Day 3+1: The Deadliest Sin I Am Guilty Of

Sorry I missed yesterday guys, I’ve been away enjoying some sunshine in Rehoboth, DE.

This is day 3+1 of journaling with Selena. Today’s prompt:

What’s the hardest thing to love about yourself?

When I was ten, on a business trip with my mom to China, I went to go see my paternal grandparents. Well-off and eager to spoil me, they took me out to a mall in Beijing. It was shocking how quickly money was exchanged. I so much as looked at a little handheld pinball machine, flipped the levers once or twice, and before I knew it, my grandfather was haggling with the store owner about the price.

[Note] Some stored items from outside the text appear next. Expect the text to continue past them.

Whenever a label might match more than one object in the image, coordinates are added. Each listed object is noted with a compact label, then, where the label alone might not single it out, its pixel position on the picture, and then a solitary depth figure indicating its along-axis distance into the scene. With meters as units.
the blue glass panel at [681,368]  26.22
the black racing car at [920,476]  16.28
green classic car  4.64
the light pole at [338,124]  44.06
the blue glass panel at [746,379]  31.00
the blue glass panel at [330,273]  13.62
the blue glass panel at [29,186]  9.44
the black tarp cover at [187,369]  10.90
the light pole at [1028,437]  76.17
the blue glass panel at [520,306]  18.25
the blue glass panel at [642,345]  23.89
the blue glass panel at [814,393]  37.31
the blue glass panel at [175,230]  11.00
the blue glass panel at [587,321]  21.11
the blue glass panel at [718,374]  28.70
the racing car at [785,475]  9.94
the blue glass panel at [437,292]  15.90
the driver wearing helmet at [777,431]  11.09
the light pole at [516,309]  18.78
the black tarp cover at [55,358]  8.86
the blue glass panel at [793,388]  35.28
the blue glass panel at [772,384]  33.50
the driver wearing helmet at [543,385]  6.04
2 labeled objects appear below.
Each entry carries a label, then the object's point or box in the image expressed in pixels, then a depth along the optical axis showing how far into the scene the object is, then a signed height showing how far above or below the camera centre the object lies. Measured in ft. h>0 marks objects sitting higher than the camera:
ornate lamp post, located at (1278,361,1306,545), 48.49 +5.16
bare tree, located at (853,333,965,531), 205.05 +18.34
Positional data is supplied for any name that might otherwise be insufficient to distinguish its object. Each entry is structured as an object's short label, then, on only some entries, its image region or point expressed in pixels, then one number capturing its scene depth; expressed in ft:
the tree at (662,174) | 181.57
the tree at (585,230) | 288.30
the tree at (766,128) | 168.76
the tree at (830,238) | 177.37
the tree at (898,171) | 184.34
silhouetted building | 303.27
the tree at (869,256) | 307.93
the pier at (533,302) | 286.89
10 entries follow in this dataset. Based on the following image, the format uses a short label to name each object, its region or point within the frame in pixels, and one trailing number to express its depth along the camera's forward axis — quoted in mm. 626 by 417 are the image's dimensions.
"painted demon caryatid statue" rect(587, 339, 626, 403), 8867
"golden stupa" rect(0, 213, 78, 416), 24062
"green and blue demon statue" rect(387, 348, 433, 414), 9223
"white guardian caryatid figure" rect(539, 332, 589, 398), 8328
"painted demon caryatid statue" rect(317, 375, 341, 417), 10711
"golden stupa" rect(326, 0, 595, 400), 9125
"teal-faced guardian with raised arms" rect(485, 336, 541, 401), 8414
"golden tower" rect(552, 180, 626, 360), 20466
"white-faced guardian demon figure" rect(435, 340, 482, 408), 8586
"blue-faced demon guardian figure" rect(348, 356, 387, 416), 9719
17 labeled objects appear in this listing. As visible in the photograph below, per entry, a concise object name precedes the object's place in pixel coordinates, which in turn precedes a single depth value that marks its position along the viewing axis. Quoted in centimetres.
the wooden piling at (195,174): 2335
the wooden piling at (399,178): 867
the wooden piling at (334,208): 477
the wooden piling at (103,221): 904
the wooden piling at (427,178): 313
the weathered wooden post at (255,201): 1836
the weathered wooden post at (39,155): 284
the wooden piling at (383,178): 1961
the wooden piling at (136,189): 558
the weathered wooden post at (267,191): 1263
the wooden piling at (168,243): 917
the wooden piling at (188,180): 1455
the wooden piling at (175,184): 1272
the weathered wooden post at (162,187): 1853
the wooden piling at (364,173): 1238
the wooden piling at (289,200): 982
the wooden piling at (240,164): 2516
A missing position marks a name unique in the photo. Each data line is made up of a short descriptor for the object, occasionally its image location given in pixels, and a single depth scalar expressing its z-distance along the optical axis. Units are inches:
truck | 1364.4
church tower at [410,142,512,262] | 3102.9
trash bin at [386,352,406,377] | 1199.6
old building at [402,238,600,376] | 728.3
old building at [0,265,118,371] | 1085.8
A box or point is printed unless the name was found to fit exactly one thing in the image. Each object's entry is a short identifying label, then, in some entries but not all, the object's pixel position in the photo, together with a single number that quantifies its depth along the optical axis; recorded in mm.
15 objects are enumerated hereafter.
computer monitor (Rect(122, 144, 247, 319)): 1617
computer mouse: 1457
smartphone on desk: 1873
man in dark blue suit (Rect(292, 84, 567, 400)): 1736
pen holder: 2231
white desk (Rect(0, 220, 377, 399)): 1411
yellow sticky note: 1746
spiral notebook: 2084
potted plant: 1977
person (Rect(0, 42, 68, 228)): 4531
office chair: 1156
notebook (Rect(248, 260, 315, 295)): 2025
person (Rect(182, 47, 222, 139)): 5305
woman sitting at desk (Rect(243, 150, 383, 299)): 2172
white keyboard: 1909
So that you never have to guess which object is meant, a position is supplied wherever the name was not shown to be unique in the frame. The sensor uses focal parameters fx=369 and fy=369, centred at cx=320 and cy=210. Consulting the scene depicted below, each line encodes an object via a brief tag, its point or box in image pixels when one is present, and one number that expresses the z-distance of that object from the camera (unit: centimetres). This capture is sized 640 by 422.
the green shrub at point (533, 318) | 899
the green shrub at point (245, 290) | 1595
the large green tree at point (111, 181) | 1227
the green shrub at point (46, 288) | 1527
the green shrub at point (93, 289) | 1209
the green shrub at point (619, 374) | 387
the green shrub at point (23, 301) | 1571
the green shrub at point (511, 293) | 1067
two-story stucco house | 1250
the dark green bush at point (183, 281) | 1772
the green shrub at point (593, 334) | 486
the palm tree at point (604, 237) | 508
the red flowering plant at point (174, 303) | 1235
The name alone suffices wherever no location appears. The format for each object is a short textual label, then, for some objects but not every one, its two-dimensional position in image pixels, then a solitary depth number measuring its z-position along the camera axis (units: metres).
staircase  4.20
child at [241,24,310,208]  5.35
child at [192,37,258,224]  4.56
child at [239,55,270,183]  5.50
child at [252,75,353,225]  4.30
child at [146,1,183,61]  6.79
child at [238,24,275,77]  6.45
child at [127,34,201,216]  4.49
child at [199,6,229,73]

I protested that I didn’t really want it, that I was just looking around, but he insisted. The 300RMB trinket that I held for the rest of the day was far heavier than the hockey bags that I was used to slinging over my shoulder. After arriving back home, the pinball machine would sit on a shelf, gathering dust. From time to time, I’d play with it, not with joy, but out of guilt. I did the math: if I played with it ten times, then each play was four and a half dollars, 18 times the full-size pinball machines at the local rink.

Ever since I lost my childhood obsession for Thomas the Train Engine sets, I have not been one for things. I gave a polite smile at Christmas gifts that I’d never touch, much to the chagrin of my mom, who’d always complain: I never know what to get you. How can I reward you or encourage you if gifts don’t work?


Despite my aversion to possessions, I want a lot of things. I want a six pack and to be 6’3”, I want to be a straight-A student taking difficult classes, and I want to bench 225 and run a six minute mile.

There’s so many sayings that I think about: you crave what you do not have, there are things in life that money can’t buy, and there will always be someone that is better than you at something. And since I never craved possessions, I craved traits, qualities, and achievements instead.

I really do believe them all of those sayings. I have learned all of these sayings myself. Yet somehow, I can’t stomach the last one. Something makes my heart pang and my stomach churn when I hear from my mom that so-and-so just won this huge piano competition! Family friend XYZ, look at how tall he is! You know my friend? Her daughter just committed to Genius University College for a combination of field hockey, lacrosse, and Jai Alai, what an amazing athlete.

Having dropped 30 lbs over a summer, having gone from a geeky introvert to a sociable well-adjusted person, having been unable to lift the puck to playing on a triple A team, I know that I’m able to do a lot of things. I’m confident in my ability to improve myself. And so, maybe sometimes when I hear that someone else is succeeding, when I smile and say “good for them,” a nasty voice at the back of my head asks: how can I one-up them? Despite being told to not show off and be humble as a kid, there was also this unspoken implication that to be able to be humble, you had to be extraordinary.

Being named “Close To Ordinary,” you’d think that my parents orchestrated this entire existence of contradictions as some kind of sick joke. But no: they meant that by default, I’d strive to be ordinary, being born the extraordinary person I am.

I don’t think I was born extraordinary. I am a firm believer in the Growth Mindset. It’s done so much good for me, yet it just made my envy worse. The curse of believing I can do anything is that I become so painfully aware of everything I haven’t done. Nothing is worse for the ego than thinking: I could do that too. I despise those who say it out loud, but I can’t help but inwardly saying it too.

Vanity and envy must be two sides of the same coin, but between the faces lies self-hate too. And I know that to love myself, I need to throw envy and vanity away too.

I haven’t earned the name Jinfan yet. But I’m working towards it.